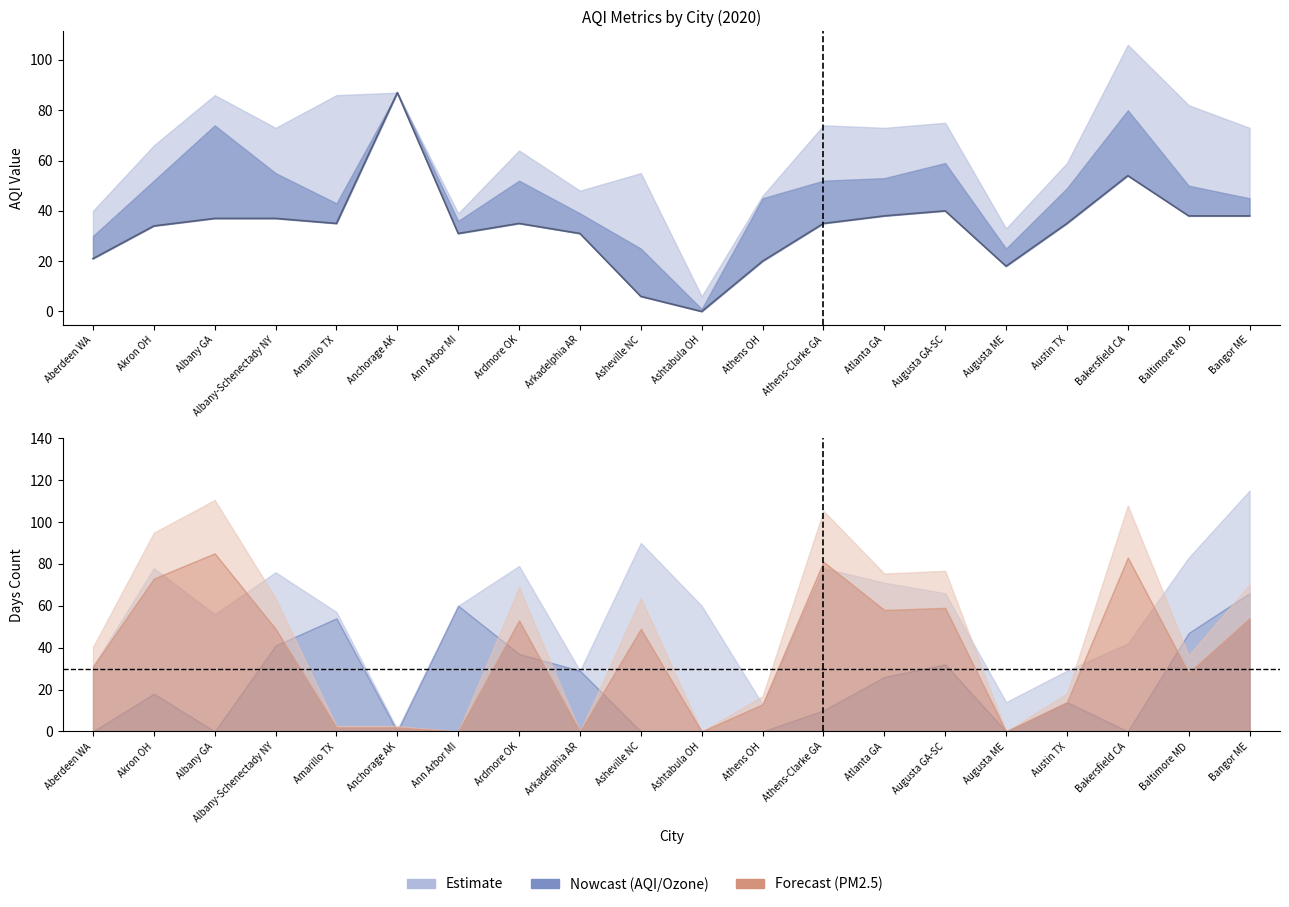

What position from the right is Augusta ME?

5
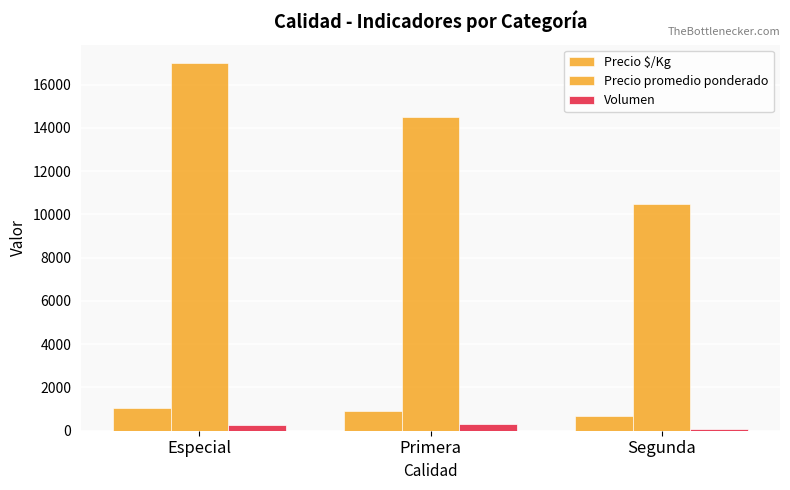

What value does the Precio promedio ponderado series have at Especial?

17000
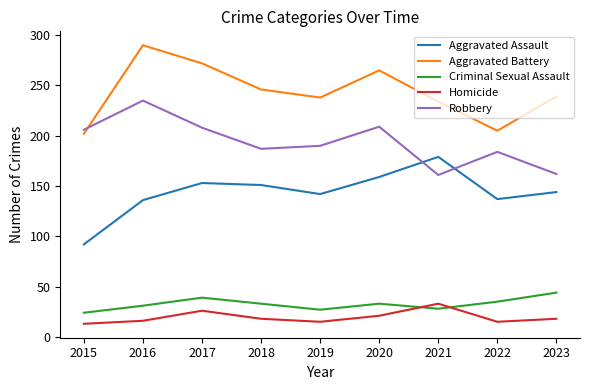

Where is Homicide nearest to the value 23?

2020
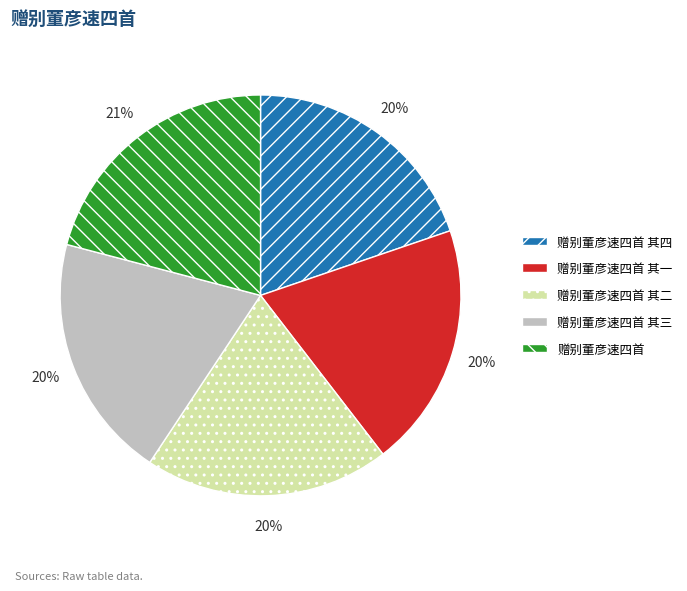

Is the sum of 赠别董彦速四首 and 赠别董彦速四首 其二 greater than half?

No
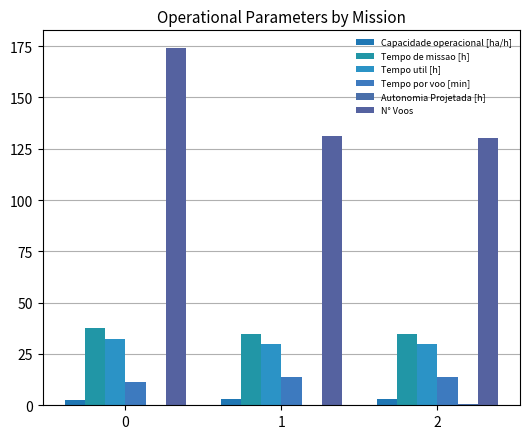

Is the value of Tempo de missao [h] at 2 greater than the value of Tempo util [h] at 1?

Yes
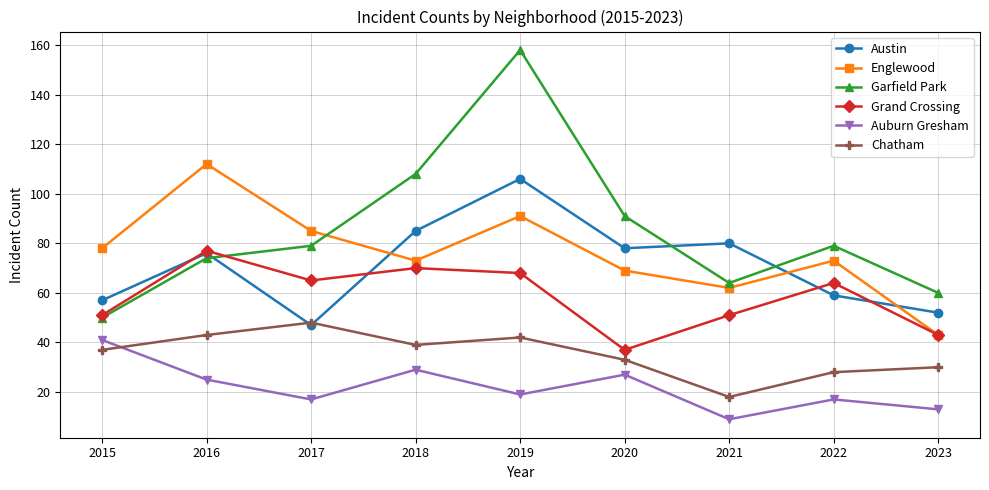

At how many categories does at least one series exceed 122?

1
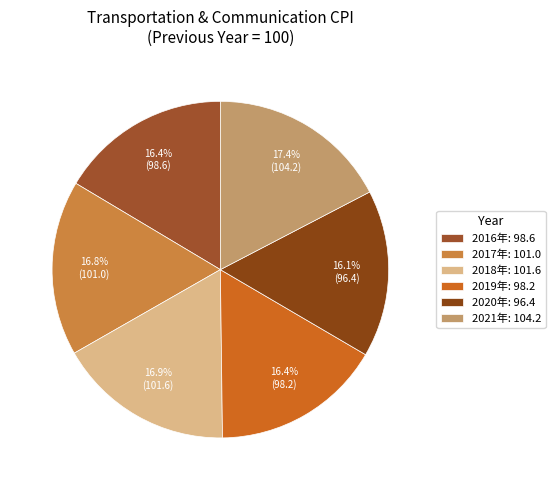

Rank the categories by value from lowest to highest.

2020年, 2019年, 2016年, 2017年, 2018年, 2021年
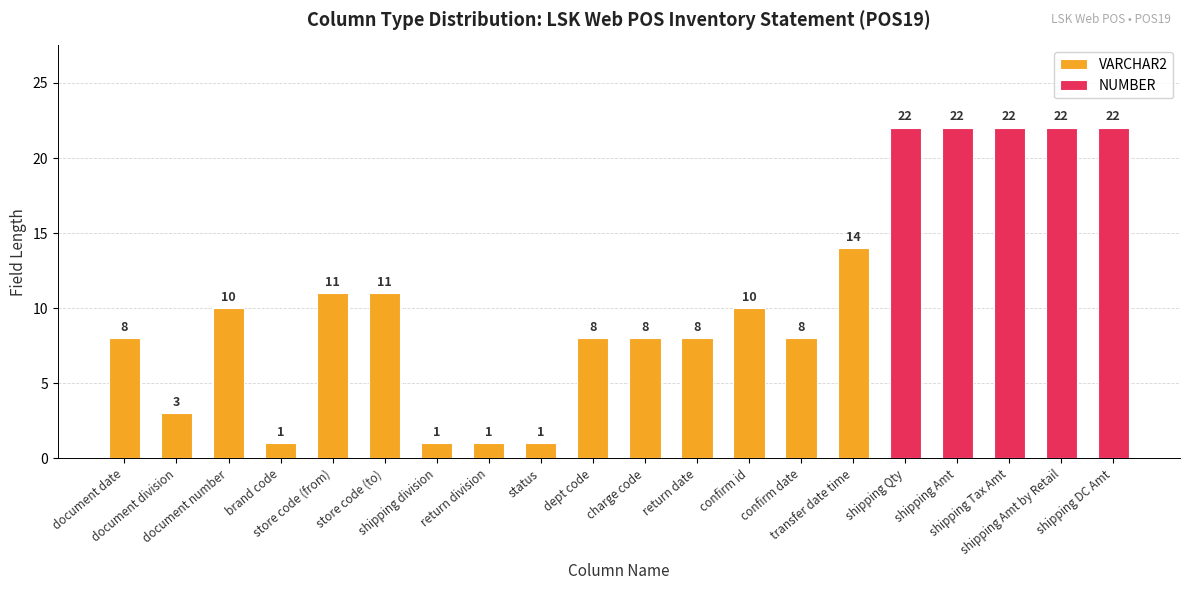

What is the average value of the VARCHAR2 series?

7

────────

What is required: Arrange every line of the records above as a Markdown table with the columns Row and Entry, numbering the lines consecutively and omitting blank lines and pictures.

Solution for this exercise:
| Row | Entry |
|---|---|
| 1 | What position from the right is Augusta ME? |
| 2 | 5 |
| 3 | What value does the Precio promedio ponderado series have at Especial? |
| 4 | 17000 |
| 5 | Where is Homicide nearest to the value 23? |
| 6 | 2020 |
| 7 | Is the sum of 赠别董彦速四首 and 赠别董彦速四首 其二 greater than half? |
| 8 | No |
| 9 | Is the value of Tempo de missao [h] at 2 greater than the value of Tempo util [h] at 1? |
| 10 | Yes |
| 11 | At how many categories does at least one series exceed 122? |
| 12 | 1 |
| 13 | Rank the categories by value from lowest to highest. |
| 14 | 2020年, 2019年, 2016年, 2017年, 2018年, 2021年 |
| 15 | What is the average value of the VARCHAR2 series? |
| 16 | 7 |